### What the task asks:
Since only part of the material below is wanted, output exactly the lines from the one with "X148750000Y-112500000D01*" up to and including the one with "X167000000Y-54250000D01*".

### Source information:
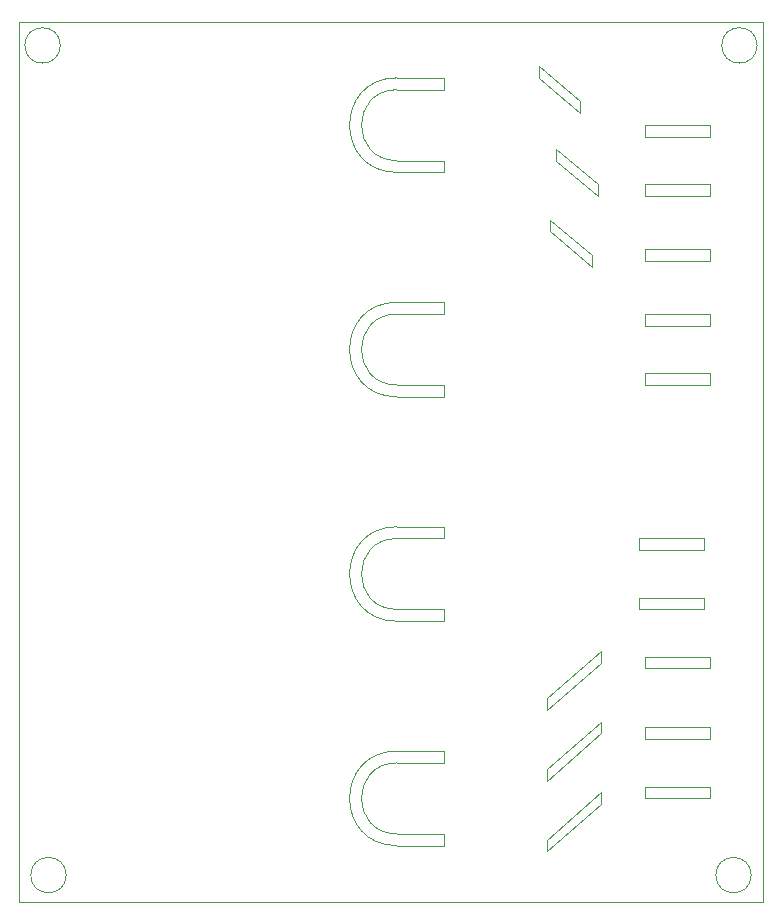
<source format=gm1>
G04 #@! TF.GenerationSoftware,KiCad,Pcbnew,8.0.6*
G04 #@! TF.CreationDate,2025-05-08T21:35:26+02:00*
G04 #@! TF.ProjectId,Relay_board,52656c61-795f-4626-9f61-72642e6b6963,rev?*
G04 #@! TF.SameCoordinates,Original*
G04 #@! TF.FileFunction,Profile,NP*
%FSLAX46Y46*%
G04 Gerber Fmt 4.6, Leading zero omitted, Abs format (unit mm)*
G04 Created by KiCad (PCBNEW 8.0.6) date 2025-05-08 21:35:26*
%MOMM*%
%LPD*%
G01*
G04 APERTURE LIST*
G04 #@! TA.AperFunction,Profile*
%ADD10C,0.050000*%
G04 #@! TD*
G04 APERTURE END LIST*
D10*
X162500000Y-79000000D02*
X162500000Y-80000000D01*
X107500000Y-56250000D02*
G75*
G02*
X104500000Y-56250000I-1500000J0D01*
G01*
X104500000Y-56250000D02*
G75*
G02*
X107500000Y-56250000I1500000J0D01*
G01*
X148000000Y-58000000D02*
X151500000Y-61000000D01*
X136000000Y-116000000D02*
X140000000Y-116000000D01*
X148750000Y-117500000D02*
X153250000Y-113500000D01*
X136000000Y-67000000D02*
G75*
G02*
X136000000Y-59000000I0J4000000D01*
G01*
X153250000Y-107500000D02*
X153250000Y-108500000D01*
X157000000Y-73500000D02*
X157000000Y-74500000D01*
X157000000Y-115000000D02*
X157000000Y-114000000D01*
X162000000Y-103000000D02*
X162000000Y-104000000D01*
X153250000Y-108500000D02*
X148750000Y-112500000D01*
X148750000Y-118500000D02*
X148750000Y-117500000D01*
X157000000Y-79000000D02*
X157000000Y-80000000D01*
X156500000Y-103000000D02*
X162000000Y-103000000D01*
X162000000Y-99000000D02*
X156500000Y-99000000D01*
X166000000Y-126500000D02*
G75*
G02*
X163000000Y-126500000I-1500000J0D01*
G01*
X163000000Y-126500000D02*
G75*
G02*
X166000000Y-126500000I1500000J0D01*
G01*
X157000000Y-120000000D02*
X157000000Y-119000000D01*
X140000000Y-98000000D02*
X136000000Y-98000000D01*
X136000000Y-59000000D02*
X140000000Y-59000000D01*
X140000000Y-86000000D02*
X136000000Y-86000000D01*
X104000000Y-54250000D02*
X167000000Y-54250000D01*
X167000000Y-128750000D01*
X104000000Y-128750000D01*
X104000000Y-54250000D01*
X162500000Y-108000000D02*
X162500000Y-109000000D01*
X162500000Y-85000000D02*
X157000000Y-85000000D01*
X136000000Y-85000000D02*
X140000000Y-85000000D01*
X136000000Y-105000000D02*
G75*
G02*
X136000000Y-97000000I0J4000000D01*
G01*
X162500000Y-74500000D02*
X157000000Y-74500000D01*
X136000000Y-123000000D02*
X140000000Y-123000000D01*
X149000000Y-71000000D02*
X152500000Y-74000000D01*
X153250000Y-114500000D02*
X148750000Y-118500000D01*
X136000000Y-97000000D02*
X140000000Y-97000000D01*
X162500000Y-80000000D02*
X157000000Y-80000000D01*
X140000000Y-85000000D02*
X140000000Y-86000000D01*
X152500000Y-74000000D02*
X152500000Y-75000000D01*
X152500000Y-75000000D02*
X149000000Y-72000000D01*
X136000000Y-78000000D02*
X140000000Y-78000000D01*
X140000000Y-104000000D02*
X140000000Y-105000000D01*
X166500000Y-56250000D02*
G75*
G02*
X163500000Y-56250000I-1500000J0D01*
G01*
X163500000Y-56250000D02*
G75*
G02*
X166500000Y-56250000I1500000J0D01*
G01*
X136000000Y-85000000D02*
G75*
G02*
X136000000Y-79000000I0J3000000D01*
G01*
X153000000Y-68000000D02*
X153000000Y-69000000D01*
X153250000Y-119500000D02*
X153250000Y-120500000D01*
X149500000Y-65000000D02*
X149500000Y-66000000D01*
X156500000Y-98000000D02*
X162000000Y-98000000D01*
X148000000Y-58000000D02*
X148000000Y-59000000D01*
X162500000Y-84000000D02*
X162500000Y-85000000D01*
X162500000Y-119000000D02*
X162500000Y-120000000D01*
X156500000Y-103000000D02*
X156500000Y-104000000D01*
X140000000Y-117000000D02*
X136000000Y-117000000D01*
X162500000Y-73500000D02*
X162500000Y-74500000D01*
X153250000Y-113500000D02*
X153250000Y-114500000D01*
X136000000Y-66000000D02*
X140000000Y-66000000D01*
X157000000Y-68000000D02*
X162500000Y-68000000D01*
X162500000Y-114000000D02*
X162500000Y-115000000D01*
X162500000Y-109000000D02*
X157000000Y-109000000D01*
X157000000Y-84000000D02*
X162500000Y-84000000D01*
X157000000Y-68000000D02*
X157000000Y-69000000D01*
X148750000Y-123500000D02*
X153250000Y-119500000D01*
X140000000Y-124000000D02*
X136000000Y-124000000D01*
X162500000Y-69000000D02*
X157000000Y-69000000D01*
X140000000Y-79000000D02*
X136000000Y-79000000D01*
X157000000Y-108000000D02*
X162500000Y-108000000D01*
X162500000Y-68000000D02*
X162500000Y-69000000D01*
X140000000Y-60000000D02*
X136000000Y-60000000D01*
X157000000Y-63000000D02*
X157000000Y-64000000D01*
X157000000Y-84000000D02*
X157000000Y-85000000D01*
X140000000Y-123000000D02*
X140000000Y-124000000D01*
X108000000Y-126500000D02*
G75*
G02*
X105000000Y-126500000I-1500000J0D01*
G01*
X105000000Y-126500000D02*
G75*
G02*
X108000000Y-126500000I1500000J0D01*
G01*
X140000000Y-78000000D02*
X140000000Y-79000000D01*
X148750000Y-111500000D02*
X153250000Y-107500000D01*
X149000000Y-71000000D02*
X149000000Y-72000000D01*
X136000000Y-104000000D02*
G75*
G02*
X136000000Y-98000000I0J3000000D01*
G01*
X149500000Y-65000000D02*
X153000000Y-68000000D01*
X157000000Y-108000000D02*
X157000000Y-109000000D01*
X162500000Y-63000000D02*
X162500000Y-64000000D01*
X157000000Y-114000000D02*
X162500000Y-114000000D01*
X136000000Y-123000000D02*
G75*
G02*
X136000000Y-117000000I0J3000000D01*
G01*
X136000000Y-124000000D02*
G75*
G02*
X136000000Y-116000000I0J4000000D01*
G01*
X162500000Y-64000000D02*
X157000000Y-64000000D01*
X140000000Y-105000000D02*
X136000000Y-105000000D01*
X148750000Y-112500000D02*
X148750000Y-111500000D01*
X162500000Y-120000000D02*
X157000000Y-120000000D01*
X162500000Y-115000000D02*
X157000000Y-115000000D01*
X153000000Y-69000000D02*
X149500000Y-66000000D01*
X157000000Y-73500000D02*
X162500000Y-73500000D01*
X162000000Y-104000000D02*
X156500000Y-104000000D01*
X140000000Y-59000000D02*
X140000000Y-60000000D01*
X140000000Y-66000000D02*
X140000000Y-67000000D01*
X151500000Y-61000000D02*
X151500000Y-62000000D01*
X157000000Y-119000000D02*
X162500000Y-119000000D01*
X153250000Y-120500000D02*
X148750000Y-124500000D01*
X157000000Y-79000000D02*
X162500000Y-79000000D01*
X136000000Y-86000000D02*
G75*
G02*
X136000000Y-78000000I0J4000000D01*
G01*
X148750000Y-124500000D02*
X148750000Y-123500000D01*
X162000000Y-98000000D02*
X162000000Y-99000000D01*
X136000000Y-104000000D02*
X140000000Y-104000000D01*
X140000000Y-67000000D02*
X136000000Y-67000000D01*
X156500000Y-98000000D02*
X156500000Y-99000000D01*
X136000000Y-66000000D02*
G75*
G02*
X136000000Y-60000000I0J3000000D01*
G01*
X140000000Y-116000000D02*
X140000000Y-117000000D01*
X151500000Y-62000000D02*
X148000000Y-59000000D01*
X157000000Y-63000000D02*
X162500000Y-63000000D01*
X140000000Y-97000000D02*
X140000000Y-98000000D01*
M02*

</source>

### Response to this exercise:
X148750000Y-112500000D01*
X148750000Y-118500000D02*
X148750000Y-117500000D01*
X157000000Y-79000000D02*
X157000000Y-80000000D01*
X156500000Y-103000000D02*
X162000000Y-103000000D01*
X162000000Y-99000000D02*
X156500000Y-99000000D01*
X166000000Y-126500000D02*
G75*
G02*
X163000000Y-126500000I-1500000J0D01*
G01*
X163000000Y-126500000D02*
G75*
G02*
X166000000Y-126500000I1500000J0D01*
G01*
X157000000Y-120000000D02*
X157000000Y-119000000D01*
X140000000Y-98000000D02*
X136000000Y-98000000D01*
X136000000Y-59000000D02*
X140000000Y-59000000D01*
X140000000Y-86000000D02*
X136000000Y-86000000D01*
X104000000Y-54250000D02*
X167000000Y-54250000D01*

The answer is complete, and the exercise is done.